An otherwise innocuous pass glances through guard Michael Roll’s hands, the ball ricochets off his head and bounces out of bounds.

Now take that pratfall and multiply it by 23.

To say the Bruins let victory slip away would be an understatement, miscues adding up to a 70-59 loss at Stanford that would have been comical were it not so disheartening.

“Twenty-three turnovers are what kills us,” Coach Ben Howland said. “That’s way too many.”

Or, just enough to sink UCLA to 7-9, 2-2 in Pacific 10 Conference play, and leave Howland sounding like the ultimate realist when looking ahead.

“The bottom line is, for us to be in the NCAA tournament, the only chance we have is to win the Pac-10 title in the tournament,” Howland said.

Though that’s hardly a groundbreaking statement, it underscores the state of an inconsistent team.

Roll, the usually reliable senior who contributed five giveaways, sounded equally frustrated.

“Just bad karma,” he said. “I don’t know what it was.”

Saturday’s game in front of 6,946 at Maples Pavilion began on a sunnier note, UCLA coming off an upset victory at California and hoping for a road sweep.
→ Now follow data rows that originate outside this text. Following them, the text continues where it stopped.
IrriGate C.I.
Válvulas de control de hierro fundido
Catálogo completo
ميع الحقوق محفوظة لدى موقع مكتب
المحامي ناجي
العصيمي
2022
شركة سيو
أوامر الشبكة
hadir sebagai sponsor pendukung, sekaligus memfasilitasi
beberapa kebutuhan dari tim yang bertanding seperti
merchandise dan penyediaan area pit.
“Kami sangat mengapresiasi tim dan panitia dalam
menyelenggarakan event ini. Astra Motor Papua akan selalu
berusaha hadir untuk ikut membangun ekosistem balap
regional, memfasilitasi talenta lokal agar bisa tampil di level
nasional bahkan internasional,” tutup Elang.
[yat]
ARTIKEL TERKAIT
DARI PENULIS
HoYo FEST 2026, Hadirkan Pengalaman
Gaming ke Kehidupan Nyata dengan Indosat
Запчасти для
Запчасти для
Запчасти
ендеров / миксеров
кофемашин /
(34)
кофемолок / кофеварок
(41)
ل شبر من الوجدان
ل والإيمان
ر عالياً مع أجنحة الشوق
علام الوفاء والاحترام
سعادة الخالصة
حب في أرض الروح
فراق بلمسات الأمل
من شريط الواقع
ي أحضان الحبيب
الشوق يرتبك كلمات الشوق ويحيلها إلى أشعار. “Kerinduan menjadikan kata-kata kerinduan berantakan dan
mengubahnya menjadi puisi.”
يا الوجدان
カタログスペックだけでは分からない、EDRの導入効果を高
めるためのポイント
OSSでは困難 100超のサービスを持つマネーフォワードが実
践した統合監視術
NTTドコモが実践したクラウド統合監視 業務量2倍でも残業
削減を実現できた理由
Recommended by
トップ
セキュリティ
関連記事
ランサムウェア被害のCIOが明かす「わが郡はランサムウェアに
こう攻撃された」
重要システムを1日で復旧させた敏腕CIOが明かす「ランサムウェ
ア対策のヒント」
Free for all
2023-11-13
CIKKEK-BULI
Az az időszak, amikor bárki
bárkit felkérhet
Stanford, hovering at .500 and picked to finish near the bottom of the conference, appeared vulnerable if the Bruins could manage two key issues.

First, they needed patience and outside shooting from Roll and Nikola Dragovic, who have become their offensive punch. Second, they needed to contain forward Landry Fields and guard Jeremy Green -- as those two go, so goes the Cardinal.

But the Bruins started sloppy and hurried, making only 25% of their shots and giving the ball away seven times in the first seven minutes.

They might have been thinking back a week to when they defeated Arizona State, then came out flat against a supposedly weaker Arizona. Maybe this time, after another big win, they were too eager.

“We were kind of amped before the game,” center Reeves Nelson said.

But that doesn’t explain what happened with Stanford’s Green, who quickly sank a pair of jumpers, a harbinger of bad things to come.

As the minutes ticked by, the Bruins could not handle him in man-to-man defense and inexplicably left him untended in the zone.

Sometimes it didn’t matter what they did.

“My adrenaline’s flowing and I’m just caught up in the game,” Green said, adding: “It was a good game.”

Good as in 30 points, the highlight coming at the end of the first half as UCLA calmed down and forged a slim lead.

With time running out, Green hit a scrambling three-point bank shot against double coverage to give his team a 34-33 halftime lead.

The desperation shot might have dented UCLA’s momentum, but this was still a winnable game.

With a combination of players heating up in the second half, making clutch shots, the Bruins were back to within a point in the final 10 minutes.

That’s when the turnovers came back to haunt them.

With a chance to take the lead, an outmanned Lee pressed too hard down the lane and gave the ball up, one of several instances in which young UCLA players lacked the experience to gauge tempo and stay under control.

Instead, Stanford soon pulled away, adding another unexpected win to last week’s upset of USC, improving to 8-7, 2-1 in conference.

“The turnovers at the end came because we were just trying to make things happen,” said Lee, who ended up with seven.

So it didn’t matter that the Bruins shot 55%, led by Dragovic’s 13 points. Or that they won the battle on the boards, 30-25.

Those 23 turnovers translated into 25 points, and that was the difference.

“They made big shots off of it, scored every time it seemed like,” Roll said. “We just dug ourselves a hole.”